No hay mejor réplica que aquella que se realiza con templanza y documentación. Este es el caso del informe escrito por el catedrático Ignacio Bosque, miembro de la Real Academia Española y Catedrático de Lengua Española de la Universidad Complutense de Madrid en contestación a la proliferación de guías “de lenguaje no sexista”. La polémica está servida, pasen y vean, y no cabe duda de que no se arrepentirán. Entre líneas del informe puede leerse mucho más, incluso puede adivinarse algo de humor bajo la pluma de este erudito de las letras.
No ha necesitado rodeos para plantear una cuestión sencilla; el sexista no es el lenguaje, sino aquel que lo utiliza para tal fin. La riqueza de la lengua está precisamente en los matices que leves cambios pueden otorgar al significado de una frase. Si una expresión resulta sexista o discriminatoria será su autor quien deba dar cuenta de la intención que tenía con ella y de si era la mejor forma de expresar aquello que deseaba transmitir. Son pues los usuarios de la lengua los responsables de emplearla en forma adecuada a cada situación y necesidad, y no la lengua la que debe velar por los derechos de las mujeres.
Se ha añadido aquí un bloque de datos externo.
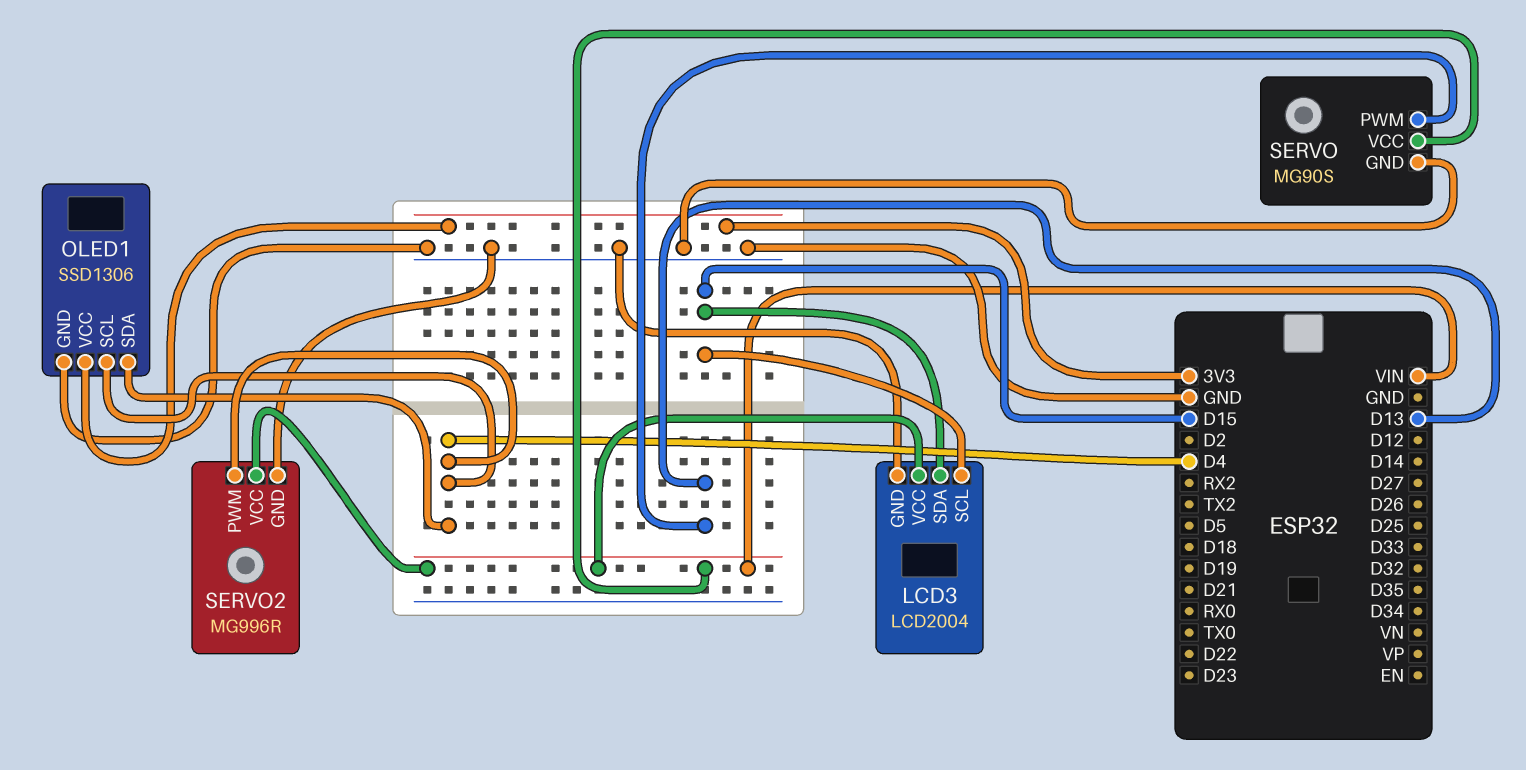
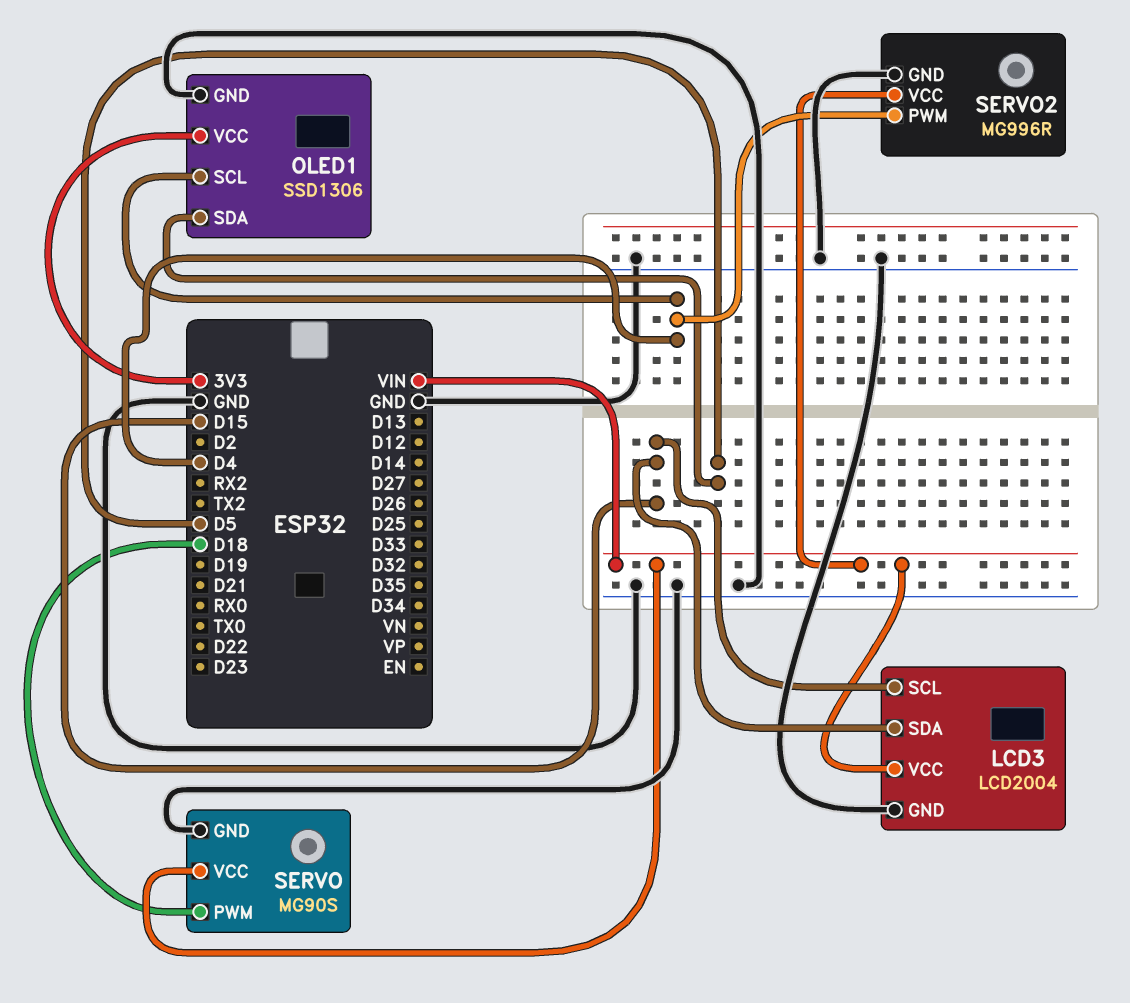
OLED1 pin SDA: D4 -> D5
SERVO pin PWM: D13 -> D18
Comparto con el autor del informe la idea de que hay mucho que mejorar en lo que se refiere a igualdad de géneros, así como que el desdoblamiento del género no es la solución a un salario inferior por el desarrollo de la misma actividad laboral, a las situaciones de violencia que sufren un número alarmante de mujeres, al acoso sexual o a tantas otras cuestiones.
Asumir que el masculino genérico no incluye a las mujeres es asumir que las claras reglas gramaticales deben ser interpretadas a gusto del consumidor. Más aún, asumir algunas de las “recomendaciones” planteadas (en algunos casos de obligado cumplimiento) implicaría incumplir las reglas gramaticales existentes.
De nuevo, coincido con el autor cuando señala que estas mismas guías reconocen la nula practicidad del lenguaje “no sexista” y, tal y como ellas mismas señalan, por ello solo debería utilizarse de forma oficial y no de forma oficiosa. Si la intención (loable en cualquier caso) de los autores de estas guías, consiste en mejorar la situación de la mujer, ¿de qué sirve que el lenguaje se vuelva más exquisito y complejo si a la hora de la verdad, detrás de los micrófonos, es preferible continuar expresándose como hasta ahora? Si consideran que el uso de este lenguaje es motivo o indicador de una sociedad sexista ¿qué habría cambiado?
Sorprende también que los propios sindicatos patrocinadores de estas guías acaben por economizar en sus propios documentos y no utilicen estas prácticas que tanto defienden. ¿No deberían ser ellos los que predicasen con el ejemplo?
Por último, me ha resultado especialmente relevante el siguiente comentario, realizado en una de las guías, que a pesar de ello defiende el uso de la arroba como símbolo unificador: “La arroba es un signo que no es reconocido por los dispositivos lectores que emplean las personas con discapacidad visual”. La realidad es que ni siquiera forma parte de nuestro abecedario, por lo que no tiene sentido su utilización.
“No deja de resultar inquietante que, desde dependencias oficiales de universidades, comunidades autónomas, sindicatos y ayuntamientos, se sugiera la conveniencia de extender —y es de suponer que de enseñar— un conjunto de variantes lingüísticas que anulan distinciones sintácticas y léxicas conocidas y que prescinden de los matices que encierran las palabras con la intención de que perviva la absoluta visibilidad de la distinción entre género y sexo.”